I watched, and they let me alone, until Isaac Garamond came over and said, “Messire Foxe, we had hoped you would join us.”
For fuck’s sake, I thought, why? Mr. Garamond was maybe an indiction or two younger than Felix, about my height, sleek and bright-eyed like an otter. He wasn’t one of my favorite people, but I didn’t have what you might call a reason for it. I said, “Thanks, Mr. Garamond, but I’m okay over here.”
“It must be very dull,” he said.
“I’m okay,” I said, instead of either agreeing with him or lying.
He looked at me, one of those hard looks like a trepan, and said, “I feel certain, Messire Foxe, that you are a more interesting person than you choose to appear.”
Oh powers, what does this prick want? I didn’t know what to say to get rid of him without being rude, so I ended up not saying nothing at all.
He smiled and said, “As you wis
h.” He went back to the hocuses. Whatever he said made them laugh.
Mehitabel
After the curtain went down on Berinth the King, my dressing room collected the usual flock of courtiers and gentlemen— what Mildmay called “flashies.” Also, “boy-toys.”
I swatted that thought irritably aside and took stock of my admirers—not for their talents in bed or their scandal potential, but whether they might know something Vulpes would find “interesting. ”
Most of them deserved to be called boy-toys; they hardly had two thoughts in their heads to rub together, much less anything to say that anyone would find interesting.

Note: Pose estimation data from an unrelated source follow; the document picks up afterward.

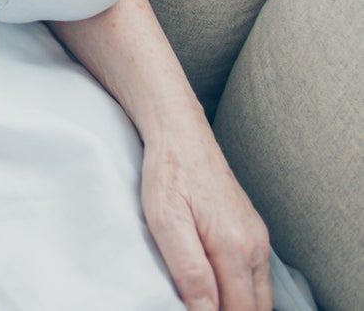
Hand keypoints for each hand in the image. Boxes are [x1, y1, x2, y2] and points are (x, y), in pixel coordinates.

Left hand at [141, 128, 270, 310]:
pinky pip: (255, 276)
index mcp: (235, 247)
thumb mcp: (166, 220)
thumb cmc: (168, 172)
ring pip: (259, 295)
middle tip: (196, 306)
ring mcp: (257, 237)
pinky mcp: (252, 230)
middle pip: (255, 308)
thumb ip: (189, 269)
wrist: (180, 132)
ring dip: (238, 306)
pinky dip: (241, 290)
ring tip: (204, 300)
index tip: (191, 310)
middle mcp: (255, 245)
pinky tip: (217, 286)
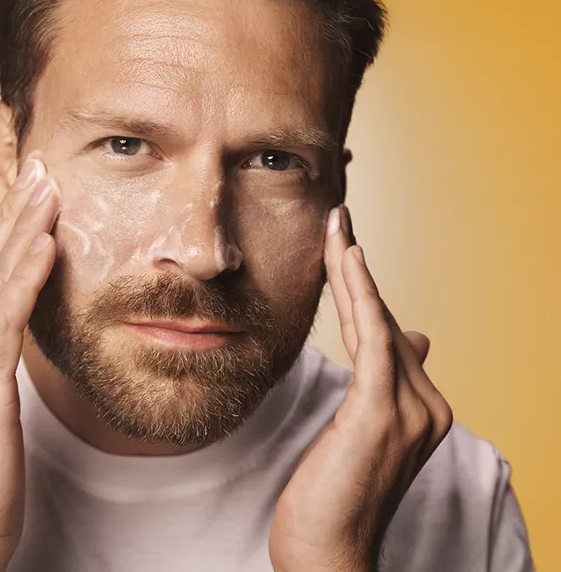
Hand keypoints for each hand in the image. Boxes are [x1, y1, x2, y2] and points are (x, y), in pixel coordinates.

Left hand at [268, 204, 453, 571]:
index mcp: (421, 408)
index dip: (364, 289)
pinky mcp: (383, 412)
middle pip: (383, 321)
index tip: (344, 246)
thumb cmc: (333, 496)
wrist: (329, 555)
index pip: (386, 334)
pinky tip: (347, 258)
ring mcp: (411, 410)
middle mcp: (427, 405)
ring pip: (378, 321)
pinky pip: (374, 338)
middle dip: (354, 268)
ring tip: (336, 224)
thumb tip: (413, 338)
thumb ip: (384, 388)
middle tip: (336, 218)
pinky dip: (361, 294)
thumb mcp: (360, 435)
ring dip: (353, 268)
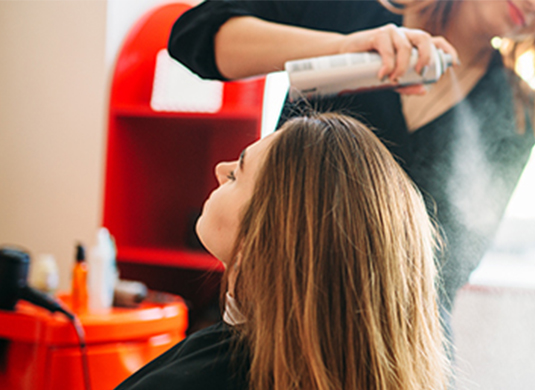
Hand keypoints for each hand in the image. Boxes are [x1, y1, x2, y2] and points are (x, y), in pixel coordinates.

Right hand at [338, 24, 458, 91]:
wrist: (344, 57)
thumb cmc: (370, 67)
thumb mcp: (391, 79)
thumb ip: (407, 84)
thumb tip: (424, 91)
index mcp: (412, 43)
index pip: (435, 41)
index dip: (447, 50)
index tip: (454, 64)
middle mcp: (405, 35)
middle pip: (424, 38)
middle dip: (427, 56)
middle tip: (420, 73)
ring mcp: (391, 33)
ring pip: (406, 46)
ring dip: (403, 65)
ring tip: (394, 79)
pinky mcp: (377, 35)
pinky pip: (387, 48)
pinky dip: (387, 63)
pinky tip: (383, 75)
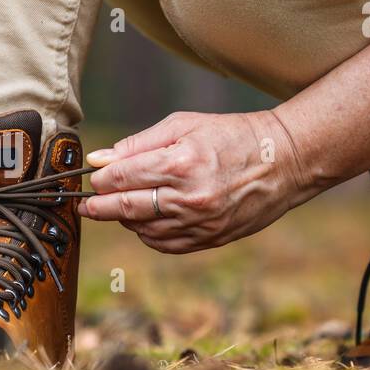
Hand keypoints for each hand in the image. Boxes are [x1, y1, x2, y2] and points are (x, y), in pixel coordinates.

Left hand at [76, 110, 310, 253]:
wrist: (283, 160)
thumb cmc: (232, 135)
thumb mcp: (184, 125)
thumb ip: (139, 143)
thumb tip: (101, 158)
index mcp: (180, 164)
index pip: (121, 178)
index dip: (99, 180)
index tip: (90, 179)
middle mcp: (188, 198)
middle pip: (125, 207)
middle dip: (98, 206)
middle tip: (85, 205)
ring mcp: (200, 222)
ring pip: (142, 229)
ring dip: (124, 219)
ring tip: (119, 207)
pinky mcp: (210, 238)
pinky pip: (165, 244)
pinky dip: (148, 235)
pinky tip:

I was thinking that Ashley Demellius might be the best of a bad lot—he was a featherwit, but also a gossip—when the door opened and like the saturnine answer to my prayers, Antony Lemerius came in.
He didn’t bother to hide his impatience with the young men blocking the door, and I carefully didn’t smile at the haste with which they got out of his way. Antony wouldn’t find it funny.
I shifted my weight, dropped my shoulders a little, became the Mehitabel Parr Antony would want. Antony, thank God, was bored by stupidity rather than threatened by intelligence; he’d been one of the first to transfer his favor from Susan to me. But his sense of his own dignity was smothering, like the air on a really humid day in the Grasslands, and if you didn’t measure up, he’d have nothing to do with you.
He was very like his father, whom he hated in the particularly venomous fashion reserved for those whose good graces we must cultivate. And his father, Philip Lemerius, was one of Lord Stephen’s cronies. If there was anything stirring in the Mirador’s inner circles, Antony would know about it.
And even if I didn’t get a thing out of him, Vulpes couldn’t accuse me of not having tried.